İki yıl sonra evlendiler, Pedro’nun köyündeki küçük bir eve taşındılar. Pedro şeker tarlasında çalışırken Dolores sebze yetiştirip sattı. Fakirdiler ama mutluydular.
Sadece bir şey olması gerektiği gibi değildi. Üç yıl geçmesine rağmen Dolores hâlâ hamile kalmamıştı. Bundan hiç bahsetmediler ama Pedro, Dolores’in artan kaygısını hissetti. Pedro’ya söylemeden, yardım istemek için Haiti sınırında bazı medyumlara gitti.
Sekiz yıl geçti. Sonra bir akşam Pedro şeker tarlasından dönerken Dolores'le karşılaştı ve hamile olduğunu öğrendi. Evliliklerinin sekizinci yılının sonunda bir kız çocuğu dünyaya getirdi. Pedro çocuğunu ilk gördüğünde, annesinin güzelliğini miras aldığını hemen anladı. O akşam Pedro köy kilisesine gitti ve annesinin ona verdiği bir miktar altın takıyı kiliseye bağışladı. Sonra o kadar yüksek sesle ve hararetle şarkı söyleyerek eve gitti ki karşılaştığı insanlar çok fazla rom içtiğini düşündüler.
Dolores uyuyordu. Daha hızlı nefes alıyordu. Huzursuzca kıpırdandı.

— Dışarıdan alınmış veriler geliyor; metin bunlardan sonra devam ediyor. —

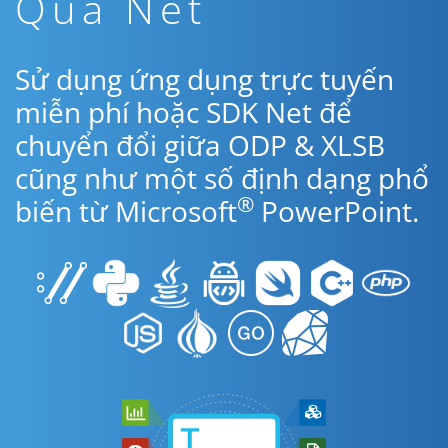
Qua Net
Sử dụng ứng dụng trực tuyến
miễn phí hoặc SDK Net để
chuyển đổi giữa ODP & XLSB
cũng như một số định dạng phổ
®
biến từ Microsoft
PowerPoint.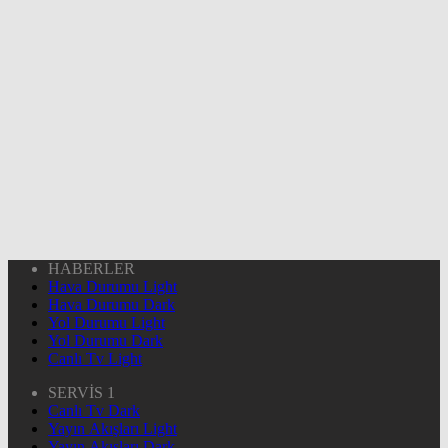
HABERLER
Hava Durumu Light
Hava Durumu Dark
Yol Durumu Light
Yol Durumu Dark
Canlı Tv Light
SERVİS 1
Canlı Tv Dark
Yayın Akışları Light
Yayın Akışları Dark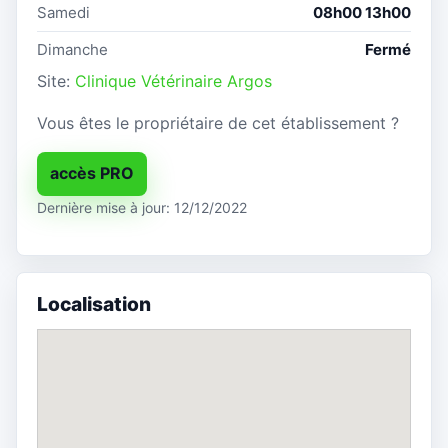
Samedi
08h00 13h00
Dimanche
Fermé
Site:
Clinique Vétérinaire Argos
Vous êtes le propriétaire de cet établissement ?
accès PRO
Dernière mise à jour: 12/12/2022
Localisation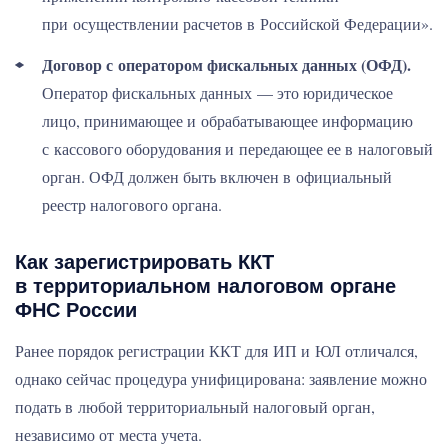
при осуществлении расчетов в Российской Федерации».
Договор с оператором фискальных данных (ОФД).
Оператор фискальных данных — это юридическое
лицо, принимающее и обрабатывающее информацию
с кассового оборудования и передающее ее в налоговый
орган. ОФД должен быть включен в официальный
реестр налогового органа.
Как зарегистрировать ККТ
в территориальном налоговом органе
ФНС России
Ранее порядок регистрации ККТ для ИП и ЮЛ отличался,
однако сейчас процедура унифицирована: заявление можно
подать в любой территориальный налоговый орган,
независимо от места учета.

“Ölemezsin,” diye fısıldadı Pedro, artık umutsuzluğunu kontrol edemeyecek durumdaydı. “Ölüp beni ve çocuğumuzu bırakamazsın.”
İki saat sonra her şey bitmişti. Kısa bir an da olsa nefesi tamamen sakinleşti. Gözlerini açtı ve ona baktı.
“Kızımızı vaftiz etmelisin,” dedi. “Onu vaftiz etmeli ve onunla ilgilenmelisin.”
“Yakında iyileşeceksin,” diye yanıtladı. “Onu birlikte vaftiz edeceğiz.”
“Artık yokum,” dedi ve gözlerini tamamen kapadı.
İki hafta sonra Pedro, kızını sırtında bir sepet içinde taşıyarak köyden ayrıldı. Kardeşi Juan yolda onu takip ediyordu.
“Ne yapıyorsunuz?” diye sordu.
“Yapılması gerekeni.”
“Kızını vaftiz etmek için neden şehre gitmeniz gerekiyor? Neden onu burada köyde vaftiz ettirmiyorsun? Kilisemiz bize iyi hizmet etti ve bizden önce de ebeveynlerimize hizmet etmişti.”
Pedro durup kardeşine baktı.
“Sekiz yıl çocuk bekledik. Sonunda kızımız geldiğinde Dolores öldü. Henüz 30 yaşında bile değildi. Ölmek zorunda kaldı. Çünkü biz fakiriz. Yoksulluk hastalıkları yüzünden. Şimdi büyük katedrale, tanıştığımız meydana döneceğim. Kızım buradaki en büyük kilisede vaftiz edilecek. Dolores için en azından bunu yapabilirim.”
Juan’ın cevabını beklemedi. O akşam geç saatlerde Dolores’in geldiği köye vardığında annesinin evinde durdu. Nereye gittiğini açıkladı.